Pour définir le bon stade de récolte, le repère à prendre en compte est celui de la graminée, plus facile à identifier. Il intervient une semaine avant début épiaison. On peut aussi imaginer d’autres associations déjà très largement pratiquées du type fétuque à 15 – 20 kg/ha avec de la luzerne à 12 – 15 kg/ha ou encore du type luzerne (10-15 kg/ha) et brome de réaliser un silo sandwich en associant une graminée au moment de la récolte.

PRINCIPES DE BON SENS

La troisième possibilité est d’augmenter la teneur en matière sèche, afin d’assurer la stabilité du fourrage conservé. Au moment de la récolte, il faut alors tabler sur une matière sèche supérieure ou égale à 35 %. Le dernier levier consiste à incorporer un conservateur. « Son utilisation peut améliorer la conservation, mais ne doit pas faire oublier tous les principes de bon sens rappelés précédemment ! Sans oublier d’éviter d’introduire de la terre dans le silo », conclut Pierre-Vincent Protin.

Enquête en Basse  Normandie

Près d'un silo sur deux avec un pH insuffisant

Une enquête sur la conservation du stock fourrager sous forme d’ensilage, a été conduite en Basse-Normandie au printemps 2009. Un premier suivi a permis de préciser les pratiques de conduites des prairies ensilées, les itinéraires de récolte et de stockage et la reprise au silo. La seconde étape a consisté à caractériser leur ensilage d’herbe en période hivernale. Ainsi, 17 silos ont été analysés.

Cette étude a révélé des lacunes concernant la mise en pratique des différentes étapes de réalisation d’ensilage d’herbe. Au final, 40 % des silos affichent une mauvaise conservation en combinant les critères matière sèche et acidité (pH). Les dates de fauche se sont étalées du 15 avril au 30 mai pour les premières coupes. « Les dates de récolte tardive ne coïncident pas avec les périodes de beau temps favorables à la bonne qualité de l’ensilage. Les créneaux de beau temps précoce ne sont pas utilisés.

Il s’agit peut-être d’une question d’organisation des chantiers (concurrence avec les semis de maïs) ou d’un problème de prise de décision. Cette pratique limite le taux de sucres et la qualité de conservation. Le faible taux de MAT de l’ensilage est aussi un indicateur de récolte à un stade avancé », constate Jean-Jacques Beauchamp, responsable du service élevage à la Chambre d’agriculture du Calvados.

ATTENTION AU FRONT D’ATTAQUE

D’autre part, il a été observé qu’un éleveur sur deux seulement fane le jour de la fauche.
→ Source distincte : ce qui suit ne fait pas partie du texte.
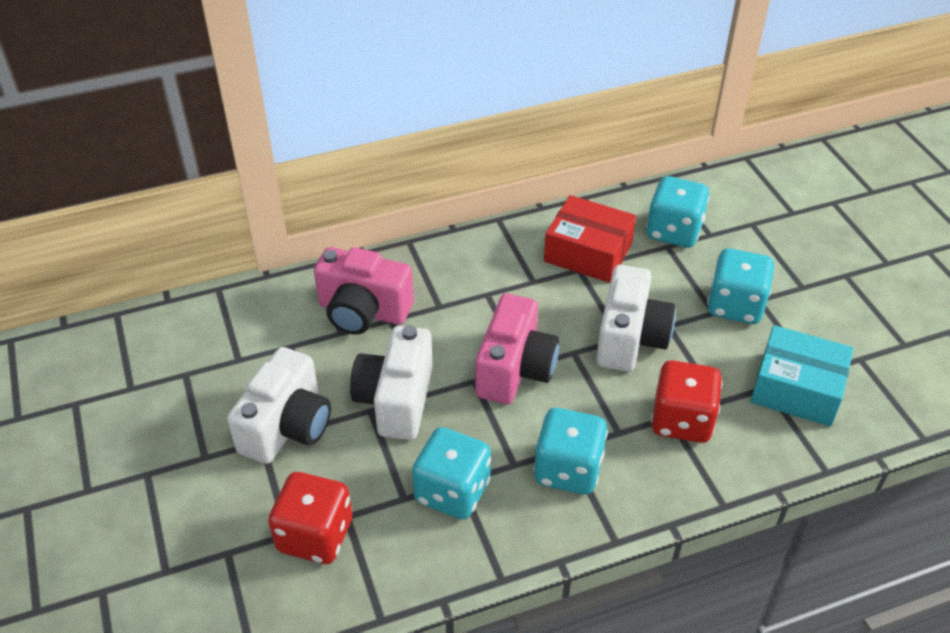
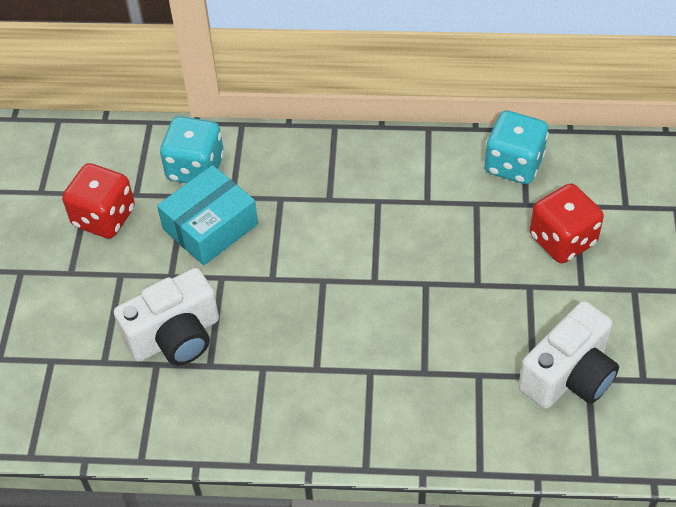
pink camera: 2 -> 0
red box: 1 -> 0
turquoise dice: 4 -> 2
white camera: 3 -> 2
Les autres ne profitent pas de la capacité de la plante à évacuer rapidement de l’eau dans les heures qui suivent la fauche. La majorité des éleveurs estime avoir un taux de matière sèche supérieur à 30 %. Or, ils ne sont que 8 sur 17 à plus de 30 % de MS. Le taux de matière sèche moyen est de 28 %.

De plus, un ensilage sur deux affiche un pH trop élevé par rapport à son taux de matière sèche. « Il est important de viser cet objectif de 30 % de MS pour assurer la bonne conservation de son ensilage sans conservateur. » Autre point important, la finesse de hachage. En effet dans l’étude, la longueur moyenne des brins recherchée est de 4,8 cm, alors qu’elle devrait plutôt être comprise entre deux et trois centimètres.

« Les silos sont par ailleurs dimensionnés pour des quantités distribuées plus importantes que dans les faits. Le front d’attaque n’avance pas assez vite pour garantir sa bonne tenue. Cette dégradation est amplifiée par la reprise avec une fourche hydraulique qui ébranle le front d’attaque. Par conséquent, la conservation appréciée au front d’attaque du silo n’est satisfaisante que dans 60 % des cas.


« Une analyse menée sur douze silos d’herbe, destinés au troupeau allaitant de l’Inra du Pin au Haras dans l’Orne, en 2009 et 2010, a montré qu’il était possible d’obtenir un maximum de 10 % de pertes au silo. Moyennant de la rigueur à la confection et une attention particulière au front d’attaque pour que l’ensilage ne s’abîme pas une fois ouverture, il est possible d’atteindre un taux de perte minimal », note Jean- Jacques Beauchamp.